For myself, I believe the best way to understand disability is through what is called the “social model.” Under this model, what makes someone disabled is that they are excluded from certain social arrangements–the standardized ways of access to spaces, to work, to education, and even to love and support. The exclusion is because those standardized arrangements do not provide for disabled people to gain access. In other words, disability is not the attribute of a person, but the name of an exclusion of that person by social convention.
People with mental illness and some other conditions are frequently excluded, and battle the invisibility of their exclusion as well as the disabling effects themselves. Someone who has depression or anxiety may not be able to work, learn, or live in the ways prescribed by the predominant social arrangements, and is for that reason disabled. I would argue that most or all mental illnesses lead to similar exclusions/disabilities.
Why not addiction? After all, addicts are frequently subjected to exclusions and other oppressions. There is a tremendous stigma, even now–as there is for mental illness generally. There certainly are exclusions that addicts are subjected to systemically.

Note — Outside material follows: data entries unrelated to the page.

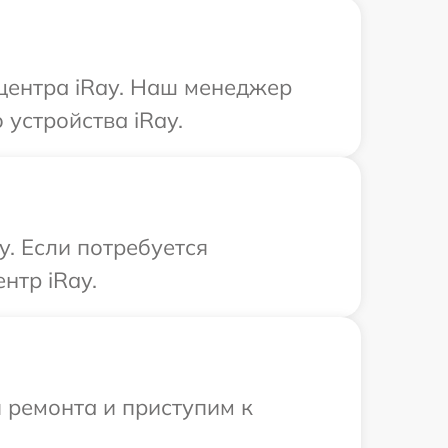
 центра iRay. Наш менеджер
устройства iRay.
. Если потребуется
нтр iRay.
 ремонта и приступим к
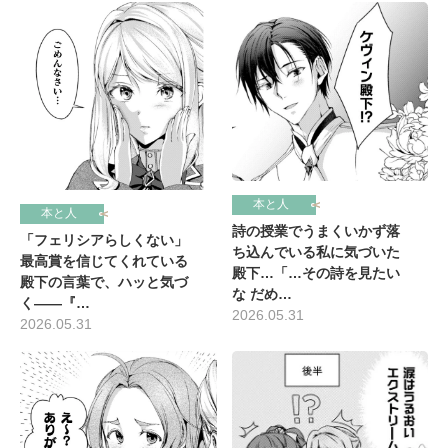
本と人
本と人
詩の授業でうまくいかず落
「フェリシアらしくない」
ち込んでいる私に気づいた
最高賞を信じてくれている
殿下…「…その詩を見たい
殿下の言葉で、ハッと気づ
な だめ…
く――『…
2026.05.31
2026.05.31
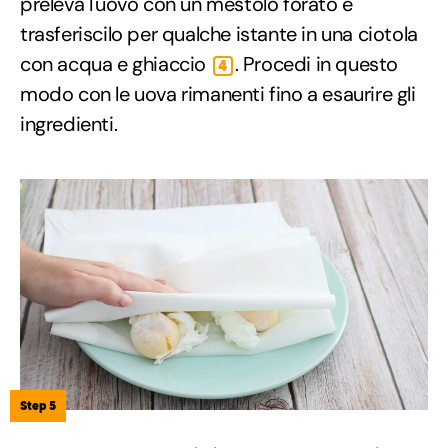
preleva l'uovo con un mestolo forato e
trasferiscilo per qualche istante in una ciotola
con acqua e ghiaccio
. Procedi in questo
4
modo con le uova rimanenti fino a esaurire gli
ingredienti.
Step 5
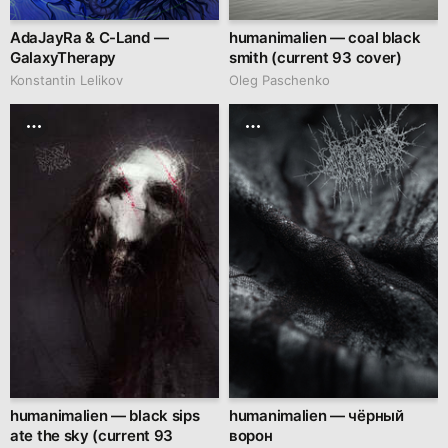
AdaJayRa & C-Land —
humanimalien — coal black
GalaxyTherapy
smith (current 93 cover)
Konstantin Lelikov
Oleg Paschenko
humanimalien — black sips
humanimalien — чёрный
ate the sky (current 93
ворон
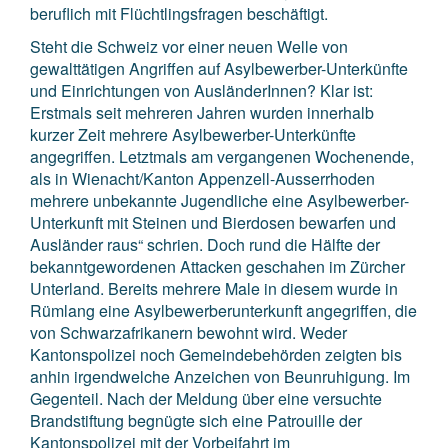
beruflich mit Flüchtlingsfragen beschäftigt.
Steht die Schweiz vor einer neuen Welle von
gewalttätigen Angriffen auf Asylbewerber-Unterkünfte
und Einrichtungen von AusländerInnen? Klar ist:
Erstmals seit mehreren Jahren wurden innerhalb
kurzer Zeit mehrere Asylbewerber-Unterkünfte
angegriffen. Letztmals am vergangenen Wochenende,
als in Wienacht/Kanton Appenzell-Ausserrhoden
mehrere unbekannte Jugendliche eine Asylbewerber-
Unterkunft mit Steinen und Bierdosen bewarfen und
Ausländer raus“ schrien. Doch rund die Hälfte der
bekanntgewordenen Attacken geschahen im Zürcher
Unterland. Bereits mehrere Male in diesem wurde in
Rümlang eine Asylbewerberunterkunft angegriffen, die
von Schwarzafrikanern bewohnt wird. Weder
Kantonspolizei noch Gemeindebehörden zeigten bis
anhin irgendwelche Anzeichen von Beunruhigung. Im
Gegenteil. Nach der Meldung über eine versuchte
Brandstiftung begnügte sich eine Patrouille der
Kantonspolizei mit der Vorbeifahrt im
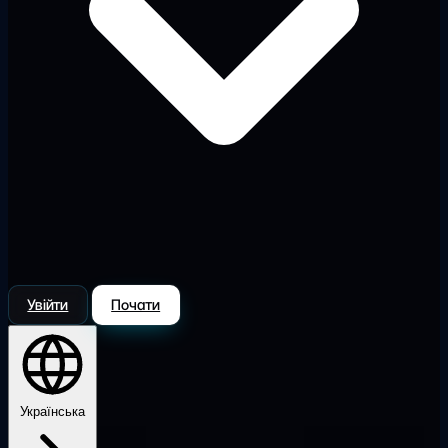
Увійти
Почати
Українська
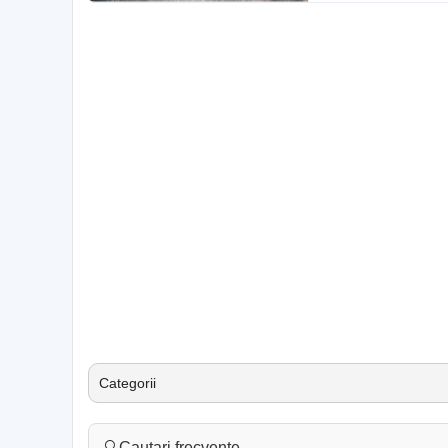
Categorii
🔍
Cautari frecvente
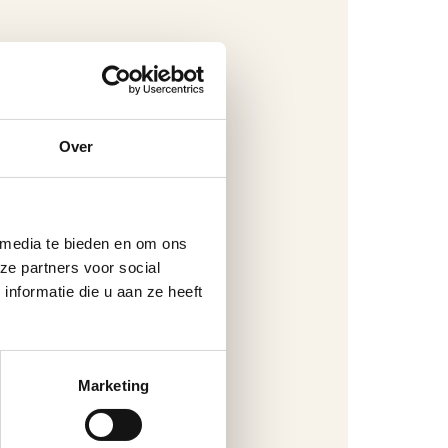
Over
 media te bieden en om ons
ze partners voor social
nformatie die u aan ze heeft
Marketing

Here’s one way that thinking of addiction as a disability might influence social change. In social events, the presumption of the norm of alcohol consumption is a subtle form of oppression of alcoholics. How often do alcoholics need to be sure of making their own careful preparations for social events, because of the standardized expectation that alcohol will be present? How often do alcoholics have to answer awkward questions about what they are drinking, or why they are not drinking? I’ve also heard many share in meetings that because they are alcoholics, family or friends rely on them as designated drivers, so that they become de facto chauffeurs. If we understood this kind of arrangement as disabling exclusion, as oppression, perhaps we might reconsider how we put interact, how we plan those kinds of events, and more broadly, how we include people with different ways of life.